At the time, the evaluation looked like:

  • high implementation cost
  • low immediate return
  • useful manual workflow already exists

So I kept it minimal and used it as an audit tool.

As I wrote here:

“More importantly — it’s not worth the time investment right now. The cost of building 100% conformity and logic-based automation outweighs the value I’d get at this stage.
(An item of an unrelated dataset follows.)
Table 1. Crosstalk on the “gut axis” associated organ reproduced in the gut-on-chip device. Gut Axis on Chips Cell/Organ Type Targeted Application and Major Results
I’m more focused on getting things to a solid baseline.”

Later, in 2026:

  • the cost of building tooling dropped significantly (thanks Claude Code!), so implementation became trivial, in a few days I got at least a month's worth of work done.
  • the upside increased, so the value of having a way to do mass CRUD (create, read, update, delete) increased.
    • I had way more documents, traffic to site was starting to meaningfully increase
    • All this metadata can be fed into downstream tools that I have built in the meantime (thus further increasing the value of this automation)

So I revisited it and fully expanded it.

From the outside, that might look like inconsistency.

Internally, it was:

The evaluation function changed, so the decision changed.
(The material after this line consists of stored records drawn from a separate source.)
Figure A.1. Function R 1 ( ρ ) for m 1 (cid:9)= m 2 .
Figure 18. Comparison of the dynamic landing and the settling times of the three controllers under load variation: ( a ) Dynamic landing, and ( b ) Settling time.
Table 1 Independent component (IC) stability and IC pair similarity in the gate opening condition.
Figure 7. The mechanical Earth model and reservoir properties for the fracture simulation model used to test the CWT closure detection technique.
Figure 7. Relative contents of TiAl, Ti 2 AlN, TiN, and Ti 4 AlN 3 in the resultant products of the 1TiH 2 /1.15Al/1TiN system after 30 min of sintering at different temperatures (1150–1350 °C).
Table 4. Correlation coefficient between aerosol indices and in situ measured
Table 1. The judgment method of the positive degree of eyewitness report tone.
Creative vs Mechanical Work

Another pattern I’ve noticed:

  • Mechanical work → I fully automate
  • Creative work → I keep manual control

That distinction feeds directly into how I prioritize:

  • If something is repetitive and low-value → automate
  • If something benefits from context and judgment → keep it manual

Why This Looks Irrational to Others

Observers tend to assume:

  • priorities should remain stable
  • plans imply commitment
  • switching requires justification

What they don’t see:

  • changes in clarity
  • changes in time-to-progress
  • changes in upside
  • changes in friction

So the behavior looks like:

“You said X mattered. Now you’re doing Y.”

But what’s missing is:

The internal re-evaluation that happened in between.


Common Misinterpretation

This pattern often gets labeled as:

  • “shiny object syndrome”
  • lack of discipline
  • inability to commit

But the real distinction is:

BehaviorReality
Random switchingNo evaluation
Structured switchingContinuous re-ranking

Practical Heuristic

When I shift priorities, the useful question is:

What changed in the evaluation function?

  • Did clarity improve somewhere else?
  • Did ambiguity increase here?
  • Did the upside shift?
  • Did friction increase?

Closing

From the outside, this can look inconsistent.

From the inside, it follows a simple rule:

At any given moment, I allocate effort to the highest-value, lowest-friction, highest-clarity opportunity available.

That leads to:

  • sudden shifts
  • non-linear progress
  • changing priorities

But underneath it:

There is consistency — just not the kind that is easy to observe externally.